13 Jul Brexit and hospitality
there is not enough staff, Brexit and Hospitality
Have you been to the restaurant and been told we do not have availability, yet you can see half restaurant empty?
That is a new norm. It is happening more and more.
Or have you found out that your favourite restaurant now closed earlier and opens later?
Many restaurants now are closed one day per week and may have reduced opening hours.
Why is this?
Why are restaurants forced to reduce their opening hours? Turn away prospective customers with tables available? Well, there is simply not enough staff.
When this issue was raised to the attention of the government, their response was evasive at best. Pointing to the COVID economic policies in place they said that until the furlough scheme comes to an end. It is difficult for them to know exactly if the UK are short of staff or not. They also suspect that when in September, government help comes to an end there will be many people looking for a job.
But what do we do until September?
Maybe. We do not know. But what do we do until September? This summer is an opportunity for businesses to serve the public once again, after an extraordinarily difficult year. Everyone, hospitality as well as the government is losing money until then. And the current hospitality team that is working is very overwhelmed and tired. The less staff we have available the less customers we can serve.
But I am not completely sure that we will see a rush of staff looking for a job in September. I believe our qualified hospitality workers have left – as unfortunately COVID hit just in time for Brexit and Hospitality, and they are not coming back.
I believe our qualified hospitality workers have left – as unfortunately COVID hit just in the time for the Brexit, and they are not coming back.

Employee’s did not return to the hospitality industry
They are not coming back as they hear horrible stories from their friends who have tried to come into the UK and they had so many complications and so many of them have been returned. It is not a welcoming image, few would be enticed to return to such a stressful experience.
This feels so wrong. It feels as if we have gone back instead of forward.
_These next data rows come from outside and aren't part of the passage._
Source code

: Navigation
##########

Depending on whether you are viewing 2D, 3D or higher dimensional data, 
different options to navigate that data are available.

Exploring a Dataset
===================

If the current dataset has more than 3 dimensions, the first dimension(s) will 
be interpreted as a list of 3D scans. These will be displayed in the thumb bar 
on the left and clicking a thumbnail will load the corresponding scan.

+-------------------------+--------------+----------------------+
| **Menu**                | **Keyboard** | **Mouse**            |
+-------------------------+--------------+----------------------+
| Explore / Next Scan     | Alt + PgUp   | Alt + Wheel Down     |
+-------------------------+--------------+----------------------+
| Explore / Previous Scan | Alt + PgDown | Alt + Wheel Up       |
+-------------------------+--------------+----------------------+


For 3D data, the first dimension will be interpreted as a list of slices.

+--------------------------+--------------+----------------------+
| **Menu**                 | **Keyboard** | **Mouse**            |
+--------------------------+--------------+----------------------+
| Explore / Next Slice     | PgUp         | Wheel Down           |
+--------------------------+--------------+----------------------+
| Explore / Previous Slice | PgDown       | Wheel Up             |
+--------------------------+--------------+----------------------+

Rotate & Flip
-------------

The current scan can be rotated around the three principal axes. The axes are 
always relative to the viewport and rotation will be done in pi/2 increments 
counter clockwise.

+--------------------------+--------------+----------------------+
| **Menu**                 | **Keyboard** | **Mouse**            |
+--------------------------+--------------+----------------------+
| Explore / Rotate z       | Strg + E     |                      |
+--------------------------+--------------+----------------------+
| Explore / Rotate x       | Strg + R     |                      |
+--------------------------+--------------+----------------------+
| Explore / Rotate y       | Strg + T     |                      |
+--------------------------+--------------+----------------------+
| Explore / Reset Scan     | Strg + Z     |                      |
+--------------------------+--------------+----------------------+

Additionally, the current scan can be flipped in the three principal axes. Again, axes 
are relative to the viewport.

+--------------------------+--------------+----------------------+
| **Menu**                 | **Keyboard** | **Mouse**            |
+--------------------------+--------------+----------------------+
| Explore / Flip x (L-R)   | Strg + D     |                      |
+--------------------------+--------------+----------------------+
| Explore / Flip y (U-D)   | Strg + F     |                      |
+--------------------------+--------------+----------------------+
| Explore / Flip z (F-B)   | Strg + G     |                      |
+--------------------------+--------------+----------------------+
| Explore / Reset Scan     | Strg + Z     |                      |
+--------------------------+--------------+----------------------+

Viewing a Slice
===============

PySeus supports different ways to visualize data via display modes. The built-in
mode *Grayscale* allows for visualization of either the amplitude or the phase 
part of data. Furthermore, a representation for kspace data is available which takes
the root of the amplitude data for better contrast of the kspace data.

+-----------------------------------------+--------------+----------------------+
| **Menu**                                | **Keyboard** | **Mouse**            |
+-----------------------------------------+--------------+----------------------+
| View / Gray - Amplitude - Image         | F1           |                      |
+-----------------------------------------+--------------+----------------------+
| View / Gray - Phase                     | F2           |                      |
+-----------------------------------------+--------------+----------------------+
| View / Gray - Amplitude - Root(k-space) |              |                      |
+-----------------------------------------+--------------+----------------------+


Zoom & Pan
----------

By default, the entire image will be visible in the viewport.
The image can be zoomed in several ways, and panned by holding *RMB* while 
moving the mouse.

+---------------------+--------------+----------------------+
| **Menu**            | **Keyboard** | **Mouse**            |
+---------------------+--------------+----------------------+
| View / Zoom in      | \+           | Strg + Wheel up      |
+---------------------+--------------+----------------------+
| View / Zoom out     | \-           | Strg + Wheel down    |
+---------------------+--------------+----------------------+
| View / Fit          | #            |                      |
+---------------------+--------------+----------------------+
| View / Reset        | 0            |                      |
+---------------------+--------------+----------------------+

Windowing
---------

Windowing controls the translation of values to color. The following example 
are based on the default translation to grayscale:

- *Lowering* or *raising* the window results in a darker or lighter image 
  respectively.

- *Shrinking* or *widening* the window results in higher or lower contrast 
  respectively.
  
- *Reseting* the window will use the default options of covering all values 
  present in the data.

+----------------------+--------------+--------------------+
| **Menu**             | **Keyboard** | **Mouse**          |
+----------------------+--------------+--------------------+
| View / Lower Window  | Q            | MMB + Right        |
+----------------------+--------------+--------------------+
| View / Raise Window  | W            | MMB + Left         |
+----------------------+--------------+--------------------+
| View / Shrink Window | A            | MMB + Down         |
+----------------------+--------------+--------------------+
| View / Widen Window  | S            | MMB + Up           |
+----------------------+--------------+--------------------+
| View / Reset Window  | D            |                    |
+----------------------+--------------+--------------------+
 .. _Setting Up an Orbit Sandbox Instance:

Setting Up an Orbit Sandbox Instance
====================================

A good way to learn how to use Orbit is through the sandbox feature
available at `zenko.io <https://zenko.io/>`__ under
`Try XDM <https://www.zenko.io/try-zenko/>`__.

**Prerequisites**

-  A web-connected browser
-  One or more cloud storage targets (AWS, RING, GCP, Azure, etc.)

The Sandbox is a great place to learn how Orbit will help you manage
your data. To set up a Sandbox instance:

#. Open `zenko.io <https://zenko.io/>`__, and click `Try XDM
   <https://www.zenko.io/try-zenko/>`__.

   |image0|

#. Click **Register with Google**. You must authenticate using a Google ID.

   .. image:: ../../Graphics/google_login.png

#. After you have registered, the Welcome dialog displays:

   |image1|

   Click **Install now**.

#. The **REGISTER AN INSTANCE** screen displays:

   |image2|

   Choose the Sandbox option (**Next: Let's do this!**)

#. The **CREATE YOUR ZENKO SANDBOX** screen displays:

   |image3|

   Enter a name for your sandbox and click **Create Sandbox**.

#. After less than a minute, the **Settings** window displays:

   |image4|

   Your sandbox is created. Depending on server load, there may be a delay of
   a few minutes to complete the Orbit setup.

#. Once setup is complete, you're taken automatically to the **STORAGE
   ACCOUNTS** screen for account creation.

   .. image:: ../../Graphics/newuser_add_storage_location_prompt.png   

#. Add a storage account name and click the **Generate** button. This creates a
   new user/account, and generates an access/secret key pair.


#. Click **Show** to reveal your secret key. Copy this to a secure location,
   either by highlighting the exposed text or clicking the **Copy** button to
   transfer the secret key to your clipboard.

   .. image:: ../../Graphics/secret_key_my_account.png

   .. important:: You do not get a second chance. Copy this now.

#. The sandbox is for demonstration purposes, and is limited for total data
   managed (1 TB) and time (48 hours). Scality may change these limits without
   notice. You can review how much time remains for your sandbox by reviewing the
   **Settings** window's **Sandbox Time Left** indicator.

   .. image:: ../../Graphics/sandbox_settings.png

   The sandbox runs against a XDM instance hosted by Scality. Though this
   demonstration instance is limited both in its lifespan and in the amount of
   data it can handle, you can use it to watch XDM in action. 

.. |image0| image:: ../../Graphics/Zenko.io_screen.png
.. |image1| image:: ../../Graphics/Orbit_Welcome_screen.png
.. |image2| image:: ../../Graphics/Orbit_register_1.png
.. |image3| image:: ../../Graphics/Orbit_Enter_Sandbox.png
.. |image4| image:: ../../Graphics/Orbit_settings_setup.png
We do not need to even talk about the impact on our food bills – it is all gone up. Well, use British products! But guess what, British products have also gone up in price as they need to import materials from Europe to grow the products in the first place! It is a vicious cycle where the hospitality industry is squeezed tighter and tighter.
In today’s world, when Google is at your fingertips, we do not want to go back to the UK in the 1980’s, when we had tomatoes that tasted as plastic, and we did not have any European products.
British people travel a lot and we all like to experience at home some of the pleasures that we had on our holidays. Yet the capacity to offer this moment of foreign flavours is being curtailed.
I am really not sure where we are heading, I hope there is a light at the end of this long tunnel. The problem is that we cannot see it at the moment.